We are not impressed. We find the trial courts stand on the matter
to be legally unassailable. In the first place, petitioner is not the proper
party to question the qualification or eligibility of Ramona Alcaraz. It is
the State, through the Office of the Solicitor General, which has the legal
personality and the authority to question the qualification of Ramona
Alcaraz to own rural or urban land. In the second place, the decision
sought to be executed has already gained finality. As held by the
Supreme Court, when a courts judgment or order becomes final and
executory it is the ministerial duty of the trial court to issue a writ of
execution to enforce its judgment (Rollo, p. 65-66).

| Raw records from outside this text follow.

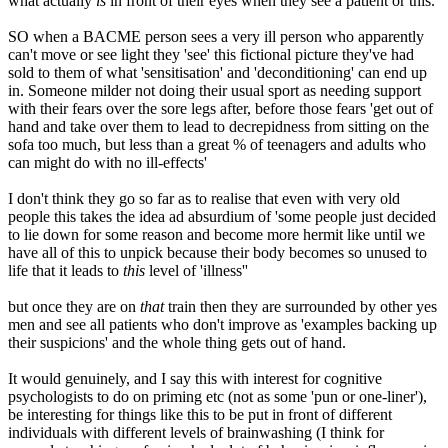
what actually
is
in front of their eyes when they see a patient or this.
SO when a BACME person sees a very ill person who apparently
can't move or see light they 'see' this fictional picture they've had
sold to them of what 'sensitisation' and 'deconditioning' can end up
in. Someone milder not doing their usual sport as needing support
with their fears over the sore legs after, before those fears 'get out of
hand and take over them to lead to decrepidness from sitting on the
sofa too much, but less than a great % of teenagers and adults who
can might do with no ill-effects'
I don't think they go so far as to realise that even with very old
people this takes the idea ad absurdium of 'some people just decided
to lie down for some reason and become more hermit like until we
have all of this to unpick because their body becomes so unused to
life that it leads to
this
level of 'illness''
but once they are on
that
train then they are surrounded by other yes
men and see all patients who don't improve as 'examples backing up
their suspicions' and the whole thing gets out of hand.
It would genuinely, and I say this with interest for cognitive
psychologists to do on priming etc (not as some 'pun or one-liner'),
be interesting for things like this to be put in front of different
individuals with different levels of brainwashing (I think for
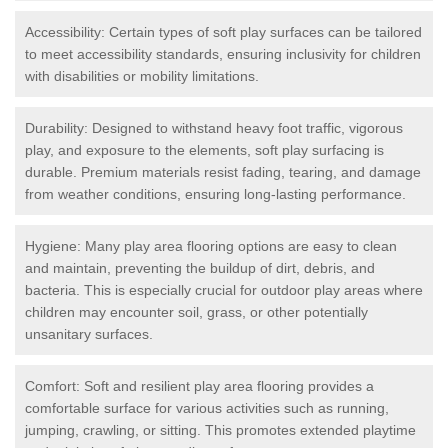
Accessibility: Certain types of soft play surfaces can be tailored
to meet accessibility standards, ensuring inclusivity for children
with disabilities or mobility limitations.
Durability: Designed to withstand heavy foot traffic, vigorous
play, and exposure to the elements, soft play surfacing is
durable. Premium materials resist fading, tearing, and damage
from weather conditions, ensuring long-lasting performance.
Hygiene: Many play area flooring options are easy to clean
and maintain, preventing the buildup of dirt, debris, and
bacteria. This is especially crucial for outdoor play areas where
children may encounter soil, grass, or other potentially
unsanitary surfaces.
Comfort: Soft and resilient play area flooring provides a
comfortable surface for various activities such as running,
jumping, crawling, or sitting. This promotes extended playtime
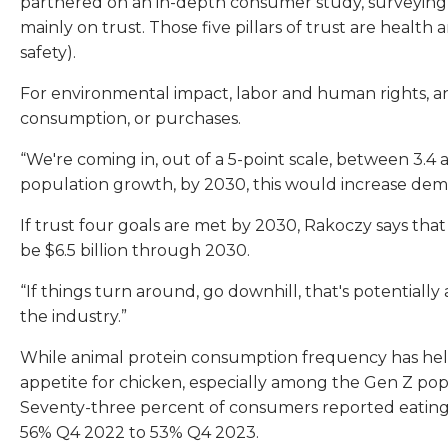
partnered on an in-depth consumer study, surveying
mainly on trust. Those five pillars of trust are healt
safety).
For environmental impact, labor and human rights, an
consumption, or purchases.
“We're coming in, out of a 5-point scale, between 3.4 a
population growth, by 2030, this would increase de
If trust four goals are met by 2030, Rakoczy says that
be $6.5 billion through 2030.
“If things turn around, go downhill, that's potentially 
the industry.”
While animal protein consumption frequency has held
appetite for chicken, especially among the Gen Z po
Seventy-three percent of consumers reported eating
56% Q4 2022 to 53% Q4 2023.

This petition was filed by the respondent on behalf of his clients asking the
Supreme Court to review the decision of the CA dismissing the petition for
injunction in CA-G.R. SP No. 47710. The petition was denied for having been
filed out of time, and the motion for reconsideration therefrom was denied with
finality on April 21, 1999.
3. Spouses Eleuterio & Catalina Mabanag v. Ramona Patricia Alcaraz and the
Register of Deeds for Quezon City docketed as Civil Case No. Q-97-31268:
A complaint for Declaration of Inability to Acquire Real Property and Damages
filed in the RTC QC, Branch 83. In its Order dated July 9, 1999, the court
dismissed the case on the grounds of res judicata and forum shopping. The RTC
observed that for failure of the plaintiffs in this case to get a favorable decision
from the earlier case, they tried to prevent the execution by disqualifying the
herein defendant Alcaraz
An action for Annulment of Title and Deed of Absolute Sale and Damages with
Prayer for Temporary Restraining Order and/or Writ of Preliminary Injunction.
In its Order dated March 20, 2001, acting on the injunctive aspect of the case,
the RTC denied the injunction prayed for for failure of the plaintiff to make at
least a prima facie showing of a right to the issuance of the writ. The
subsequent motion for reconsideration filed by the respondent on behalf of his
clients was denied on June 18, 2001. Acting on the defendants Special and
Affirmative Defenses and Motion to Dismiss, the court issued an order
dated January 16, 2002 dismissing the complaint finding that the decision in
Civil Case No. Q-44134 had already been turned over to complainant as
attorney-in-fact of defendants Alcarazes.
A special civil action for certiorari and prohibition with prayer for temporary
restraining order and/or writ of preliminary injunction filed by Atty. Guerrero
on behalf of Catalina Balais-Mabanag. The CA dismissed the petition on June
14, 2002, and pointed out the following:
c) The Third Division of the Supreme Court in G.R. No. 103577 upheld
the RTC and the CA when it ruled on October 7, 1996 that the sale
of the subject land between Alcaraz and the Coronels was perfected
before the sale between Mabanag and the Coronels.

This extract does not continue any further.